In an interview, Mr. McCoubrey said the issues at Sundance and Centralia could – if the outcomes are not favourable – potentially lead TransAlta to cut its dividend.

"Right now this is not an income play, because you have these two very large value issues in the very near term," he said. TransAlta "stands way above the rest, in terms of the companies I cover, as a very risky company."

For its part, TransAlta said it is not contemplating a dividend cut.

In an e-mail, Jess Nieukerk, TransAlta's director of investor relations, said "the board is committed to the dividend and to our investment grade credit ratings."

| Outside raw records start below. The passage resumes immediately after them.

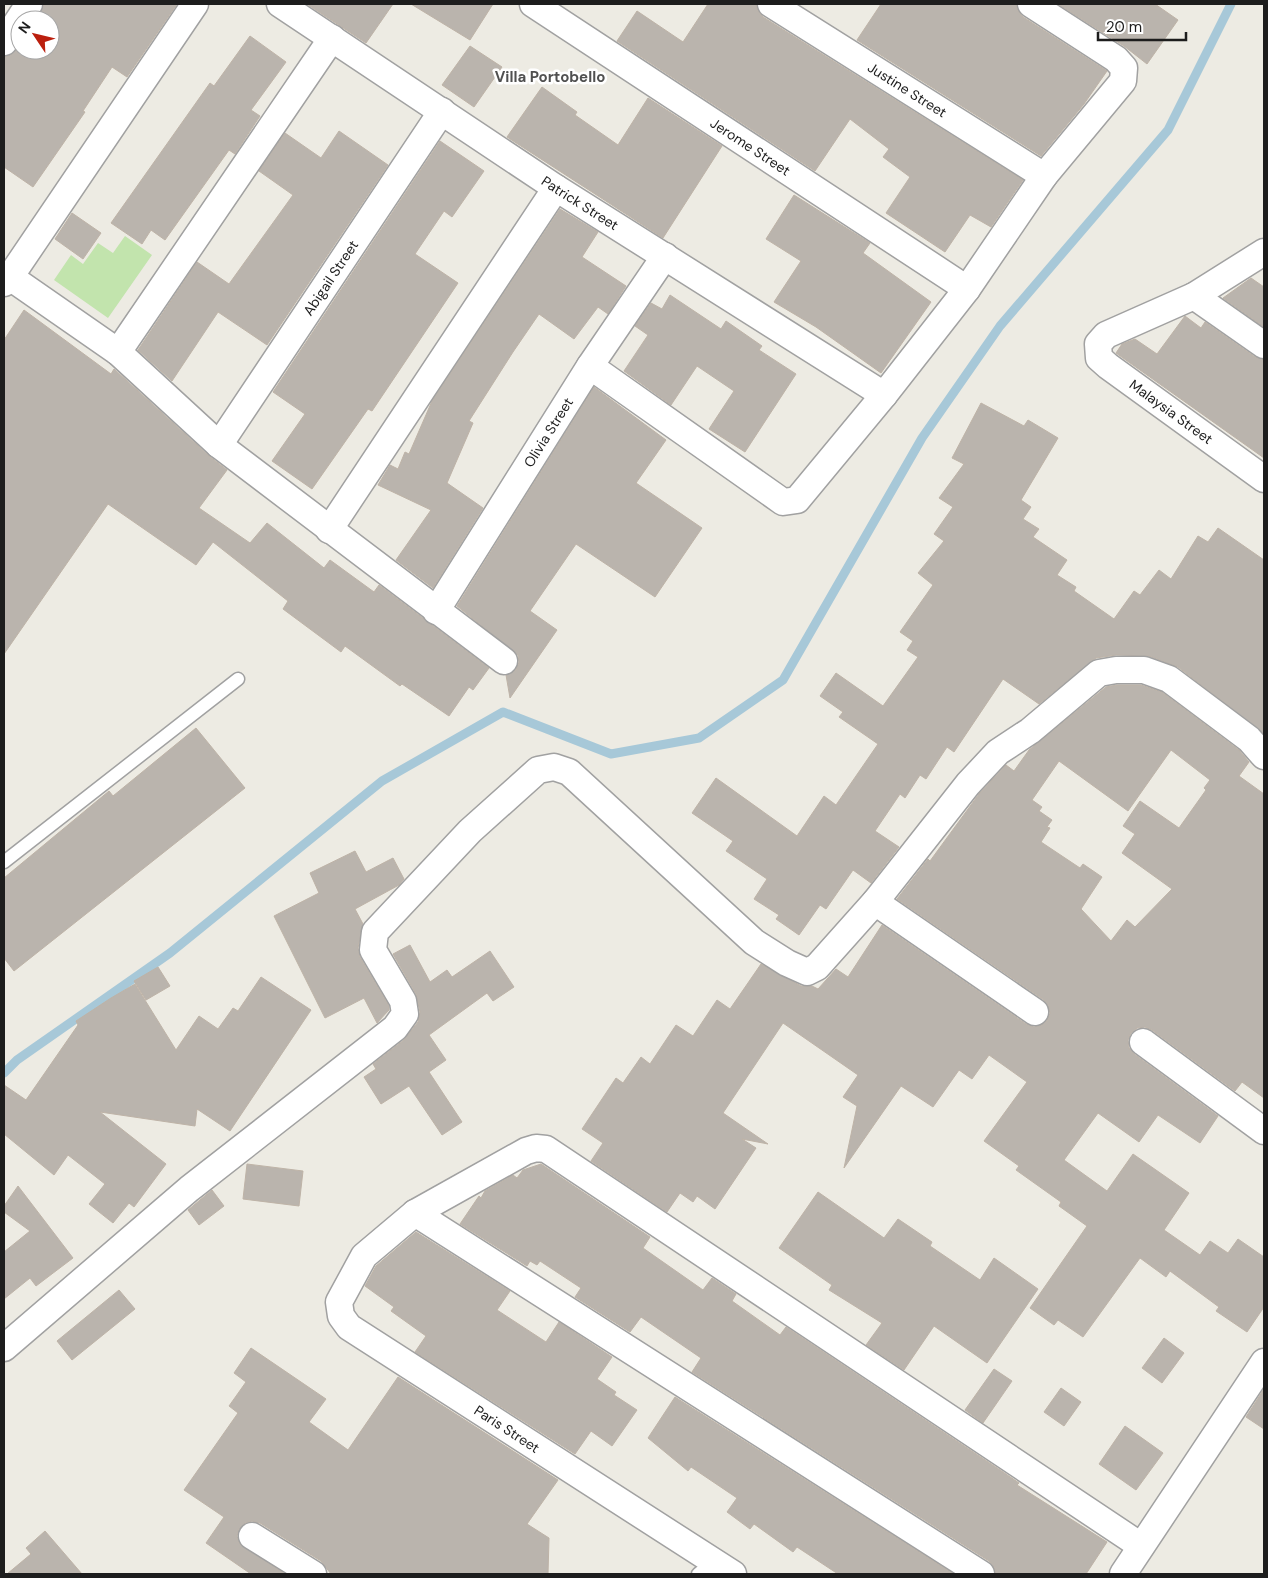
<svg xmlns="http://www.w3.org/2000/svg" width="1268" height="1578" font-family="'DM Sans',sans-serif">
<rect width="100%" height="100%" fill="#edebe3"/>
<!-- grass -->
<polygon fill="#c2e4ad" points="125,236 152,255 108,318 54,280 71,255 83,264 98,243 113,253"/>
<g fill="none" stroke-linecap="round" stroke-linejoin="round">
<!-- stream -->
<polyline stroke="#a7c8d8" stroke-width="9" points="4,1073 17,1060 170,953 382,781 503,712 611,754 699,738 783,680 922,438 1000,326 1168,130 1231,4"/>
</g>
<!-- building -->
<g fill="#bab4ad" stroke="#beb3a7" fill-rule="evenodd">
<polygon points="44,4 177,4 127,77 112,67 83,111 85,112 33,187 4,167 4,57 11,55 20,45 20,50 50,50 50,20 36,20"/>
<polygon points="307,4 393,4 366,43"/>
<polygon points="411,4 493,4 470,40"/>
<polygon points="708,4 756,4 758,11 763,17 1023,180 991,227 970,215 945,252 886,213 910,177 883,157 889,149 850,119 815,171 617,41 637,11 683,42"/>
<polygon points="881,4 1016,4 1018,11 1023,17 1107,71 1084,104 1041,156 857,40"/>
<polygon points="1058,4 1155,4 1178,20 1147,64 1124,46"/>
<polygon points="250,36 286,62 251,110 260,116 235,154 229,150 165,240 151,230 142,244 111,223 210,83 214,86"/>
<polygon points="470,46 502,67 474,107 442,85"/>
<polygon points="542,87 577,112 575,115 618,145 648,98 722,146 663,238 507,137"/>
<polygon points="339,131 388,165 267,345 218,312 172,381 138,350 197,262 229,284 293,195 259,171 285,133 321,158"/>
<polygon points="440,141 484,171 452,217 444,211 415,254 458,283 372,411 368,409 312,489 272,461 305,414 273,392"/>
<polygon points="794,195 870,243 863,253 931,302 881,373 816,327 774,302 801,261 766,239"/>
<polygon points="560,209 598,232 582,257 626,286 608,314 598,307 574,339 539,314 513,352 469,421 473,423 447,483 483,508 433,588 396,560 431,510 378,485 390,465 398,469 405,452 409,454 432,401"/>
<polygon points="72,213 101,233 83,259 55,239"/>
<polygon points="1251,278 1264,287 1264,327 1223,298"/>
<polygon points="670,295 721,329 726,321 762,346 759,350 796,374 745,452 709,429 734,391 697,366 671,405 624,371 648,335 635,326 651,303 662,309"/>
<polygon points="24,310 111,374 114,369 209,456 227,470 199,508 250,543 267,523 324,568 330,560 374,592 379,585 489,668 473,690 469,687 449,716 402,684 400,686 345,646 341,652 283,609 288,601 213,542 196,565 108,504 4,654 4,340"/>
<polygon points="1185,316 1201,328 1205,322 1255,357 1264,360 1264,458 1116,353 1122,344 1135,339 1157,354"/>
<polygon points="594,387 666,440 636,483 702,528 655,597 576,544 530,611 557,630 510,698 506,675 516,670 519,662 518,655 457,606"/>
<polygon points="981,403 1024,426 1028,420 1058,438 1021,500 1031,507 1023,519 1039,529 1033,537 1067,560 1057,575 1076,587 1074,591 1114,619 1134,591 1140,595 1159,570 1171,579 1198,536 1208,542 1218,528 1264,560 1264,734 1178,667 1149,656 1116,655 1096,658 1039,704 1003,679 954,752 947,747 926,779 920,775 905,798 900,794 875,831 899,847 871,883 853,870 826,909 820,905 799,935 776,919 779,915 754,899 767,879 726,851 733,841 692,813 716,778 797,836 824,796 836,805 878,744 839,717 843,712 820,696 836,673 883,706 918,657 907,650 913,641 900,632 933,585 918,573 944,541 934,534 953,507 939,498 964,464 952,458"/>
<path d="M1117,685H1141L1162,692L1239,750L1249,762L1239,776L1264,794V1098L1242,1082L1235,1091L1152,1030L1145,1027L1137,1028L1131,1033L1128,1040L1129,1048L1134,1054L1218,1116L1200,1143L1158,1115L1139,1142L1098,1113L1064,1160L1107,1191L1133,1154L1189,1193L1164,1230L1200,1255L1210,1241L1228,1253L1238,1239L1264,1257V1307L1247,1332L1216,1311L1219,1307L1170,1271L1166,1277L1140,1258L1083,1337L1058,1320L1054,1325L1030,1308L1087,1226L1059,1206L1061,1202L1016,1170L1019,1166L984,1141L1027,1082L989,1055L972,1079L959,1070L933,1107L901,1086L844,1168L857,1106L843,1097L858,1075L783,1023L723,1113L768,1144L742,1139L756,1148L715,1209L697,1196L693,1202L680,1193L667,1212L591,1161L603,1143L582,1129L616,1078L623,1083L641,1057L650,1064L676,1025L693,1036L717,1000L730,1009L761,964L801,986H812L818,989L836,969L848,977L882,925L1026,1024L1034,1027L1042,1025L1047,1021L1050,1013L1048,1005L1044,1000L897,899L928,859L930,861L979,794L1006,765L1014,771L1029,750L1106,687ZM1171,750L1210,780L1204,788L1206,790L1179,828L1140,801L1123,826L1135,834L1122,853L1172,889L1135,927L1127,920L1111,941L1081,909L1102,877L1083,864L1080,868L1041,842L1050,828L1047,827L1052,820L1039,811L1042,807L1032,800L1059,761L1128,811Z"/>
<polygon points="196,728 245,788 14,971 4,958 4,878 109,791 113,796"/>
<polygon points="355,851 366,872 393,858 404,879 399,885 355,909 363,924 358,948 360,957 389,1006 389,1010 377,1023 364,998 325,1018 274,916 319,893 310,873"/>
<polygon points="410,945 430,982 447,970 452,977 490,951 514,987 493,1001 487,993 429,1035 446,1060 429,1072 462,1122 442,1135 409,1086 381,1104 364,1077 376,1069 373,1064 404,1040 418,1022 420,1012 416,994 393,954"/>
<polygon points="158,967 170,986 146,1000 134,981"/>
<polygon points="261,977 311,1010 230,1131 197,1109 195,1126 100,1112 166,1164 134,1207 129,1203 113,1223 89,1204 105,1184 68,1155 54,1175 4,1134 4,1085 26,1100 78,1025 76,1021 111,998 135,984 176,1050 199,1016 218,1029 233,1008 238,1011"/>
<polygon points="247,1164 303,1171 299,1206 243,1199"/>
<polygon points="541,1164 650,1237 643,1248 703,1290 712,1278 736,1294 732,1301 780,1335 786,1327 1003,1472 1019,1483 1017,1485 1107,1542 1086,1574 996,1574 994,1567 989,1561 692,1372 701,1358 641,1317 630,1332 575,1297 581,1288 540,1261 537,1265 530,1261 527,1266 460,1224 479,1196 481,1198 485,1191 513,1175 517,1178 523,1170"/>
<polygon points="18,1186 73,1258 36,1286 30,1278 4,1299 4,1252 30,1231 4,1212 4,1206"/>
<polygon points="212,1190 224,1206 199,1225 188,1210"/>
<polygon points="818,1192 884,1238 898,1219 932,1242 930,1246 980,1280 994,1258 1038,1289 987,1363 934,1326 904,1370 866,1345 882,1323 829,1290 832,1285 779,1248"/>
<polygon points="416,1232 510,1291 497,1310 546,1342 559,1322 612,1357 597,1379 616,1392 614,1395 637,1410 612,1446 591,1431 575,1454 415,1352 426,1336 391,1311 394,1307 365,1286 376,1266"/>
<polygon points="119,1290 135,1309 72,1360 57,1341"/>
<polygon points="1164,1338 1184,1353 1162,1383 1142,1368"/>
<polygon points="251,1348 326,1399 309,1422 348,1450 398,1377 558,1480 527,1524 549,1538 548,1574 331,1574 321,1561 260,1523 252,1521 245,1523 239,1529 237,1536 239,1543 285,1574 251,1574 206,1543 224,1517 184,1490 238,1413 229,1406 246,1382 234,1373"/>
<polygon points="994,1369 1012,1381 983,1423 965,1410"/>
<polygon points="1061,1388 1081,1402 1064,1426 1044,1412"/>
<polygon points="1264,1389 1264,1429 1246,1417"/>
<polygon points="675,1397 954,1574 838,1574 797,1547 793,1552 754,1524 750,1529 727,1512 737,1498 691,1467 688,1471 648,1438"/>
<polygon points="1125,1426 1163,1453 1136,1490 1099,1464"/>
<polygon points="45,1531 82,1574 7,1574 31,1554 26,1548"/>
</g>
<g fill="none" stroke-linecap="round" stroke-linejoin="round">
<defs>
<g id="lane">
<polyline points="4,862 238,679"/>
<polyline points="698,1574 712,1562"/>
</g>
<g id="street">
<path id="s1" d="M280,4L556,188L884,395"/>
<path id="s2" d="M533,4L967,289"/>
<path id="s3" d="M771,4L1044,176"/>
<polyline points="4,42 29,4"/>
<path id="s4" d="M1264,252L1194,296L1106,335L1098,344L1099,358L1108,366L1264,479"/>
<polyline points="10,277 118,352 219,445 504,661"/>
<polyline points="4,283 10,277 195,4"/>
<polyline points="1194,296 1264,345"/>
<polyline points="118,352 332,38"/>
<polyline points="590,366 783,502 797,500 884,395 967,289 1044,176 1123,81 1124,68 1116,59 1031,4"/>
<path id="s5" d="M219,445L442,111"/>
<polyline points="329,530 556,188"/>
<path id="s6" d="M436,611L590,366L665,256"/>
<polyline points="875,902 1035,1012"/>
<polyline points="1143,1042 1264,1131"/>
<polyline points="415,1213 981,1574"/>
<polyline points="4,1348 189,1189 395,1028 405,1014 403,1001 373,950 375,932 470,831 538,770 554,767 569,772 754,942 787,963 807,972 817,967 875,902 968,784 998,752 1030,731 1099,673 1116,670 1144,670 1169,679 1249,739 1264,756"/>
<polyline points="252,1536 313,1574"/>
<polyline points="733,1574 349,1327 341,1316 339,1302 364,1256 415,1213 526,1151 536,1148 546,1149 1141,1546"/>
<polyline points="1123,1574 1264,1362"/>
</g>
</defs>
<!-- lane casing -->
<use href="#lane" stroke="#a1a1a1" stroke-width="15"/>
<!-- street casing -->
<use href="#street" stroke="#a1a1a1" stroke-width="29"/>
<!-- lane -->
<use href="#lane" stroke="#fff" stroke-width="12"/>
<!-- street -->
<use href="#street" stroke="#fff" stroke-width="26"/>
</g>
<g text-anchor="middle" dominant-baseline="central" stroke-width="5" stroke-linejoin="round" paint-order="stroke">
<!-- street labels -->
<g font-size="14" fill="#1d1d1d" stroke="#fff">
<text stroke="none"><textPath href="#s3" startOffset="161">Justine Street</textPath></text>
<text stroke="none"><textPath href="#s2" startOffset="260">Jerome Street</textPath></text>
<text stroke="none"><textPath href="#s1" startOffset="360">Patrick Street</textPath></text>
<text stroke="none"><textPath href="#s5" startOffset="201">Abigail Street</textPath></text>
<text stroke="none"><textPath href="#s4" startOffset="295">Malaysia Street</textPath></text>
<text stroke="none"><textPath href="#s6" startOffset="211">Olivia Street</textPath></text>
<text transform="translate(507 1429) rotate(33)">Paris Street</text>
</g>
<!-- neighbourhood labels -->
<g font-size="15" font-weight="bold" fill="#505050" stroke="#fff">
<text x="550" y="77">Villa Portobello</text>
</g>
</g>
<!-- border -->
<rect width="1268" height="1578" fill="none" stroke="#1d1d1d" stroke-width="10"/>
<!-- north arrow -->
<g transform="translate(35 35) rotate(305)"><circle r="24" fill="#ffffff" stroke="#a5a5a5"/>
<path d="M0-4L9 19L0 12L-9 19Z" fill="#bb1f0e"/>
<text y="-8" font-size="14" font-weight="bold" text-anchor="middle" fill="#1d1d1d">N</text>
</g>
<!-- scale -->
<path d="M1098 32v8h88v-8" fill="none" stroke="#1d1d1d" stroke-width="2.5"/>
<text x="1106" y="32" font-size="15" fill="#1d1d1d" stroke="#ffffff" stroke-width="4" paint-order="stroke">20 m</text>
</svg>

Although TransAlta has paid out more than 100 per cent of comparable earnings as dividends in each of the past three years, the board also looks at the dividend payout as a percentage of cash flow, and it is comfortable with the current ratio of about 30 per cent, Mr. Nieukerk said.

As for the Sundance arbitration, he said "we look forward to a resolution to this issue. We cannot speculate on the outcome of the hearing."

The positive case

UBS Securities analyst Chad Friess said TransAlta's cash flow is "easily sufficient" to maintain the dividend. He also said TransAlta's outlook will improve once Sundance is resolved and TransAlta completes a busy maintenance schedule at six coal plants this year.

"Beyond 2012 the skies brighten considerably as the company should have put its legal troubles behind it while maintenance spending and outages will recede," he said in a note in which he reiterated a "buy" rating.

Bottom line: TransAlta's high yield reflects above-average risk. The stock could tumble further if the arbitration ruling goes against it, or it could pop if the decision goes in TransAlta's favour.